The main objective of portfolio selection is the construction of a portfolio that maximises expected return given a certain tolerance for risk. There is an intuitive problem with the portfolio variance as a measure of risk. Using the variance in the portfolio optimization context, it means that outcomes that are above the expected portfolio returned are deemed as risky as outcomes that are below the expected portfolio return. The use of portfolio variance as a risk measure has been a subject to many discussions. There’s a thin line we step onto.

Since the class of risk for financial portfolios has been dividing into two sub-branches, namely, dispersion and downside risk measures, the **Roy’s safety-first criterion** (after the paper of Arthur Roy, Safety First and the Holding of Assets, *Econometrica* 1952 July, 431–450) refers more to the investor’s control over investment in the way such the investor makes sure that a certain amount of the invested principal is preserved, so the investor tries to minimise the probability that the return earned is less than or equal to the threshold $t$. Therefore, the optimization problem for portfolio with $N$ assets and associated weights of $w$ is:

$$

\min_{w} Pr(r_p\le t)

$$ or

$$

\min_{w} Pr\left( \sum_{i=1}^{N} w_ir_i \le t \right)

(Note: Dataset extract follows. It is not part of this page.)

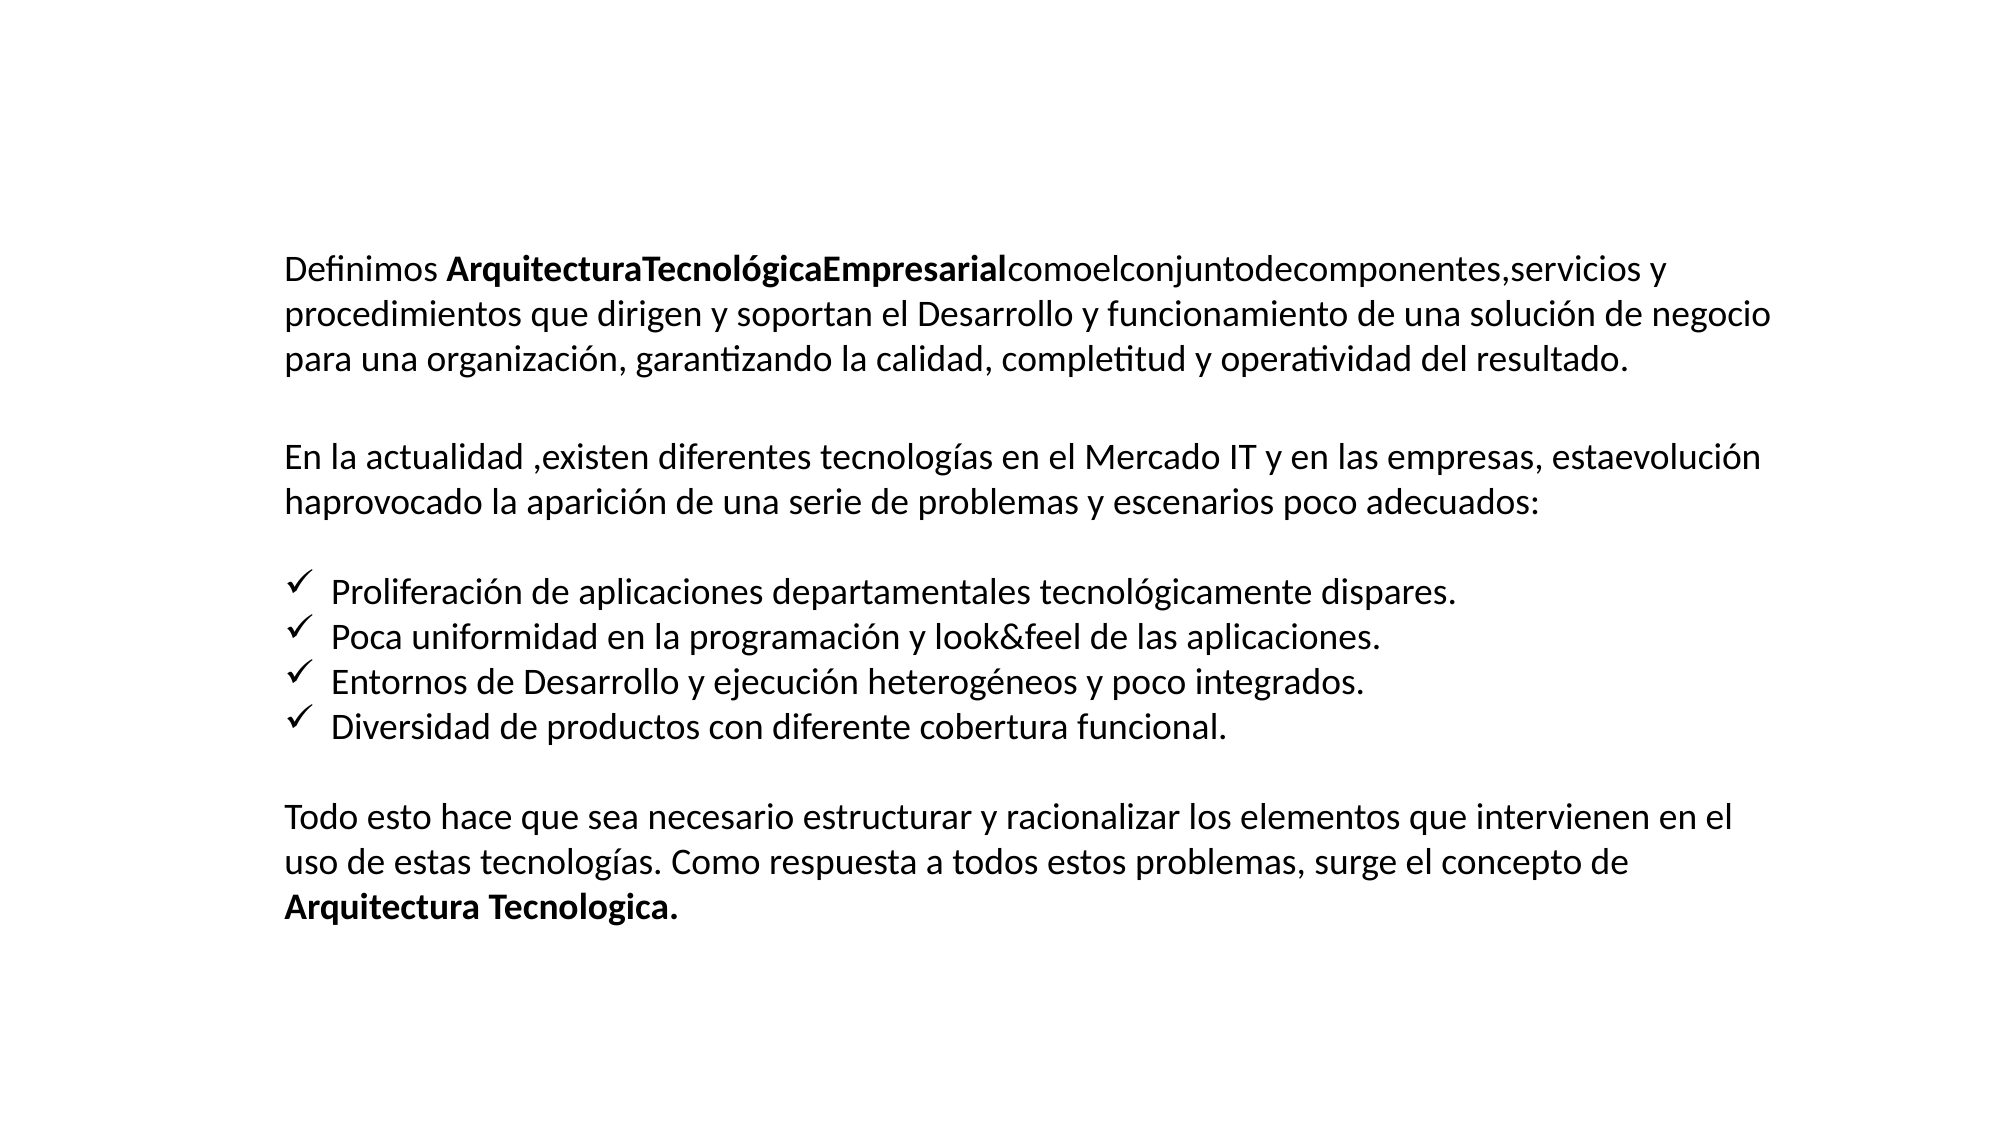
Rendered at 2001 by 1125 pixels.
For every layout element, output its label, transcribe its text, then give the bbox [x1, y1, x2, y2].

text_box En la actualidad ,existen diferentes tecnologías en el Mercado IT y en las empresas, estaevolución haprovocado la aparición de una serie de problemas y escenarios poco adecuados: Proliferación de aplicaciones departamentales tecnológicamente dispares. Poca uniformidad en la programación y look&feel de las aplicaciones. Entornos de Desarrollo y ejecución heterogéneos y poco integrados. Diversidad de productos con diferente cobertura funcional. Todo esto hace que sea necesario estructurar y racionalizar los elementos que intervienen en el uso de estas tecnologías. Como respuesta a todos estos problemas, surge el concepto de Arquitectura Tecnologica. [269, 424, 1807, 935]
text_box Definimos ArquitecturaTecnológicaEmpresarialcomoelconjuntodecomponentes,servicios y procedimientos que dirigen y soportan el Desarrollo y funcionamiento de una solución de negocio para una organización, garantizando la calidad, completitud y operatividad del resultado. [269, 236, 1807, 387]
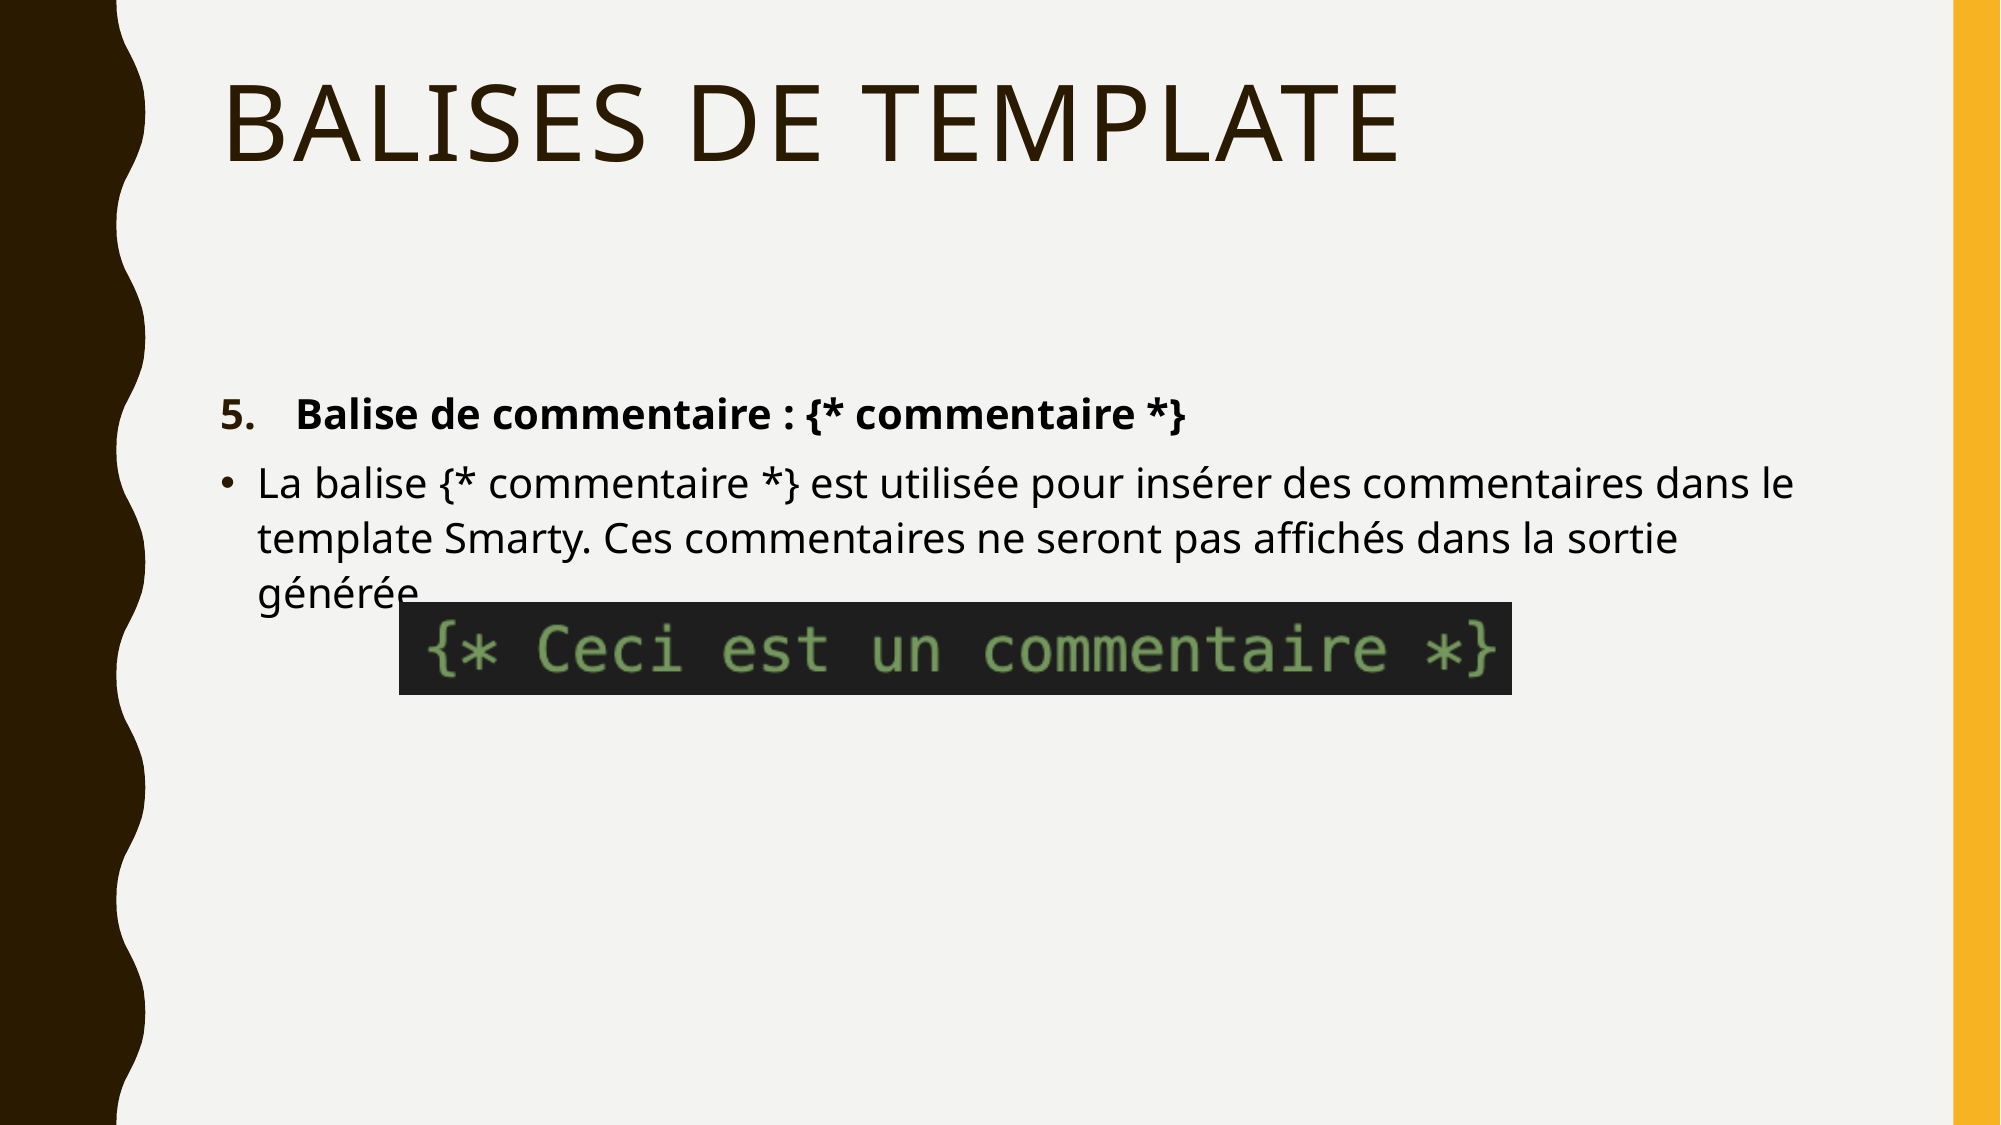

$$ where, by a clever observation one can notice that Roy’s safety-first criterion is a special case of the **lower-partial moment** risk measure formula,

$$

\left(E[\min\{r_p-t,0\}^q]\right)^{1/q} \equiv \int_{-\infty}^{t} (t-r)^k f(r) dr

$$ when $k=0$. In financial risk management, Roy’s safety-first criterion is referred to as **shortfall risk**, and additionally, for $t=0$, the shortfall risk is called the **risk of loss**.